Оковы - страница 12



Утро, утро следующее такое же как ушедшее и снова терзающие память, чувства повторы…

За утром – день.

Держаться, не сломаться!» – упрямо твердит он себе.

Не получив еще сообщений о принятых мерах по первой жалобе, он пишет новую, где доказывает абсурдность обвинения, где требует заменить следователя, где просит вмешаться или, хотя бы, позволить нанять адвоката…

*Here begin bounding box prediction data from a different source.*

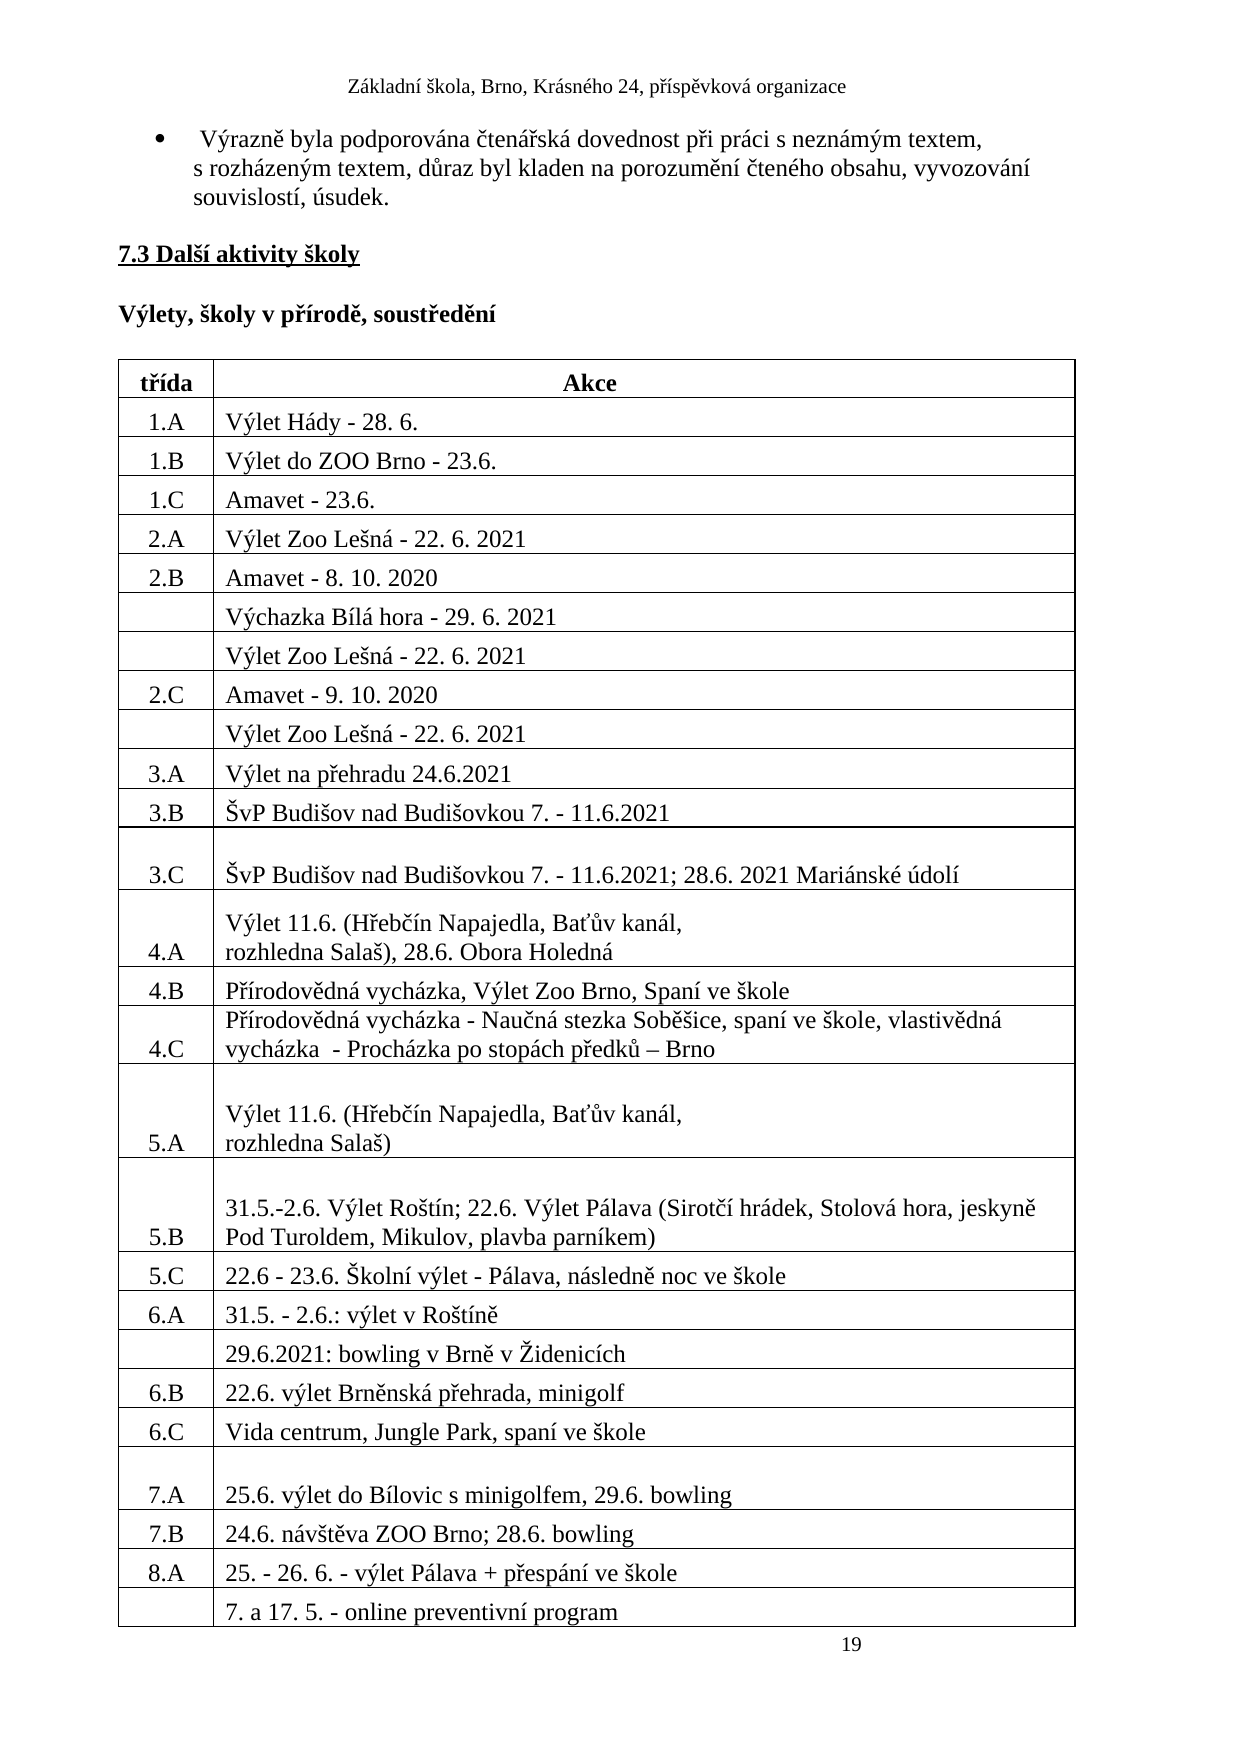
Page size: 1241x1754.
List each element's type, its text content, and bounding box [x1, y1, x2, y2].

table_cell Přírodovědná vycházka, Výlet Zoo Brno, Spaní ve škole [214, 967, 1074, 1004]
table_cell [119, 1588, 213, 1626]
table_cell 7. a 17. 5. - online preventivní program [214, 1588, 1074, 1626]
table_cell Výlet do ZOO Brno - 23.6. [214, 437, 1074, 475]
table_cell 7.A [119, 1447, 213, 1508]
table_cell 4.B [119, 967, 213, 1004]
text 7.3 Další aktivity školy [118, 239, 1122, 268]
table_header Akce [214, 360, 1074, 397]
table_cell 1.B [119, 437, 213, 475]
table_cell Přírodovědná vycházka - Naučná stezka Soběšice, spaní ve škole, vlastivědná vycházka - Procházka po stopách předků – Brno [214, 1006, 1074, 1063]
table_cell 6.A [119, 1291, 213, 1329]
table_cell 5.C [119, 1252, 213, 1290]
table_cell Výchazka Bílá hora - 29. 6. 2021 [214, 593, 1074, 631]
table_cell 6.B [119, 1369, 213, 1407]
text Výlety, školy v přírodě, soustředění [118, 299, 1122, 328]
table_cell [119, 632, 213, 670]
table_cell Amavet - 8. 10. 2020 [214, 554, 1074, 592]
table_cell 5.A [119, 1064, 213, 1157]
table_cell 7.B [119, 1510, 213, 1547]
table_cell 6.C [119, 1408, 213, 1446]
table_cell 31.5.-2.6. Výlet Roštín; 22.6. Výlet Pálava (Sirotčí hrádek, Stolová hora, jeskyně Pod Turoldem, Mikulov, plavba parníkem) [214, 1158, 1074, 1251]
table_cell 3.A [119, 749, 213, 787]
table_cell ŠvP Budišov nad Budišovkou 7. - 11.6.2021; 28.6. 2021 Mariánské údolí [214, 828, 1074, 889]
table_cell Výlet 11.6. (Hřebčín Napajedla, Baťův kanál, rozhledna Salaš), 28.6. Obora Holedná [214, 890, 1074, 966]
table_cell 2.A [119, 515, 213, 553]
table_cell Vida centrum, Jungle Park, spaní ve škole [214, 1408, 1074, 1446]
table_cell 25. - 26. 6. - výlet Pálava + přespání ve škole [214, 1549, 1074, 1587]
table_cell Výlet Zoo Lešná - 22. 6. 2021 [214, 515, 1074, 553]
table_cell Výlet 11.6. (Hřebčín Napajedla, Baťův kanál, rozhledna Salaš) [214, 1064, 1074, 1157]
table_cell Výlet Zoo Lešná - 22. 6. 2021 [214, 632, 1074, 670]
table_cell 1.A [119, 398, 213, 436]
table_cell 29.6.2021: bowling v Brně v Židenicích [214, 1330, 1074, 1368]
table_cell ŠvP Budišov nad Budišovkou 7. - 11.6.2021 [214, 789, 1074, 826]
table_cell 25.6. výlet do Bílovic s minigolfem, 29.6. bowling [214, 1447, 1074, 1508]
table_cell [119, 1330, 213, 1368]
table_cell 31.5. - 2.6.: výlet v Roštíně [214, 1291, 1074, 1329]
table_header třída [119, 360, 213, 397]
list Výrazně byla podporována čtenářská dovednost při práci s neznámým textem, s rozházeným textem, důraz byl kladen na porozumění čteného obsahu, vyvozování souvislostí, úsudek. [156, 124, 1122, 210]
table_cell 1.C [119, 476, 213, 514]
table_cell 22.6. výlet Brněnská přehrada, minigolf [214, 1369, 1074, 1407]
table_cell [119, 593, 213, 631]
table_cell 2.B [119, 554, 213, 592]
table_cell 3.C [119, 828, 213, 889]
table_cell Amavet - 23.6. [214, 476, 1074, 514]
table_cell [119, 710, 213, 748]
table_cell Výlet Hády - 28. 6. [214, 398, 1074, 436]
table_cell Výlet Zoo Lešná - 22. 6. 2021 [214, 710, 1074, 748]
table_cell 8.A [119, 1549, 213, 1587]
table_cell Výlet na přehradu 24.6.2021 [214, 749, 1074, 787]
table_cell 4.A [119, 890, 213, 966]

Вечер приходит. Ночь. День.

Внимание привлекает очередной безнравственный поступок сокамерника и Санёк, в который уже раз, спрашивает себя: «Неужели, неужели все – наяву?!»

Ночь. День.

Ему вручают однотипные ответы на обращения: в требовании и просьбах отказать.

Месяц уже позади, второй…

Следствие объявлено законченным и с этим известием исчезает возможность, уходит надежда разорвать путы до суда

«Как ни старался, как не спешил я, – устало подводит итоги Саша, – а, все-таки, свободу вернут только на суде. Придется ждать.

Как медленно тянутся дни! Как незаметно, быстро и бесцельно прошли целых два месяца… начался третий.

Скорее бы суд и свобода! Суд, а там разберемся во всем.»

Суд и освобождение – другого исхода Сашок не допускал, да и может ли невиновный ждать от народных судей что-либо другое нежели оправдание?

Нет, конечно, и он, стараясь забыть о гнетущем, предсказывающем гибель предчувствии, пытаясь внушить себе, что у Мариам с малышом все в порядке, мысленно окунался в далекое прошлое и, внимательно всматриваясь в проявления жизни Скифа, создавал курсовую.

Вскоре он настолько ясно стал воспринимать события тех лет, что иногда ему начинало казаться, будто это он, Александр, жил в той эпохе, участвовал в ней.

Это ощущение, подкрепленное состраданием, сходством той ситуации с его положением, отложилось в памяти, и Сашок, находясь среди предметов двадцатого века, среди достатка, известного достатка вещей и дефицита самостоятельности духа, что приводило к рабству мыслей, вдруг, словно озаренный открытием, увидел на душах современников своих оковы из цепко сплетенных живучих страстей, что не давали мысли расти вширь, а чувствам стремиться ввысь.

Время безостановочно ткало, вышивало на ковре сознания причудливые, но понятные ему узоры. В удивлении он снова оглядывается на людей, затем опять возвращается к Скифу, сравнивает с днем сегодняшним и находит продолжение сути, тождество почти во всем.

«Надо что-то делать, менять! – думает, всматривается, в образы и в действительность, – вижу Скифа, вижу других. Когда и как изменить? Завтра – суд уже!»

Ночь. день. Сегодня – на суд.

Сашок собирается и представляет, как в такое же солнечное утро произошло все там.

***


«В такое же осеннее утро, работая во дворе поместья господина своего, Скиф прошел под навес, приблизился к бадье и начал наполнять искрящимся напитком огромный кувшин.

Молодое виноградное вино звучной струйкой перебегало из одной емкости в другую. Минута отдыха и Скиф, прикрыв глаза, мысленно перенесся в барак к своей Мариам.

Представив, как она, тихо напевая песню, пеленает сейчас малыша, улыбнулся ей, нежно прикоснулся ладонью к распущенным, плавно спадающим до пояса волосам жены. Приятная прохлада мягко объяла натруженные пальцы…

Свистяще-жгучая боль ободом раскаленного колеса прокатилась по спине!

Он вскакивает, глаза широко раскрыты, в них – недоумение.

Скиф – под навесом. Переполнен кувшин, вино – через край.

Надсмотрщик снова размахивается и резко опускает плеть на прикрытую рваной туникой спину.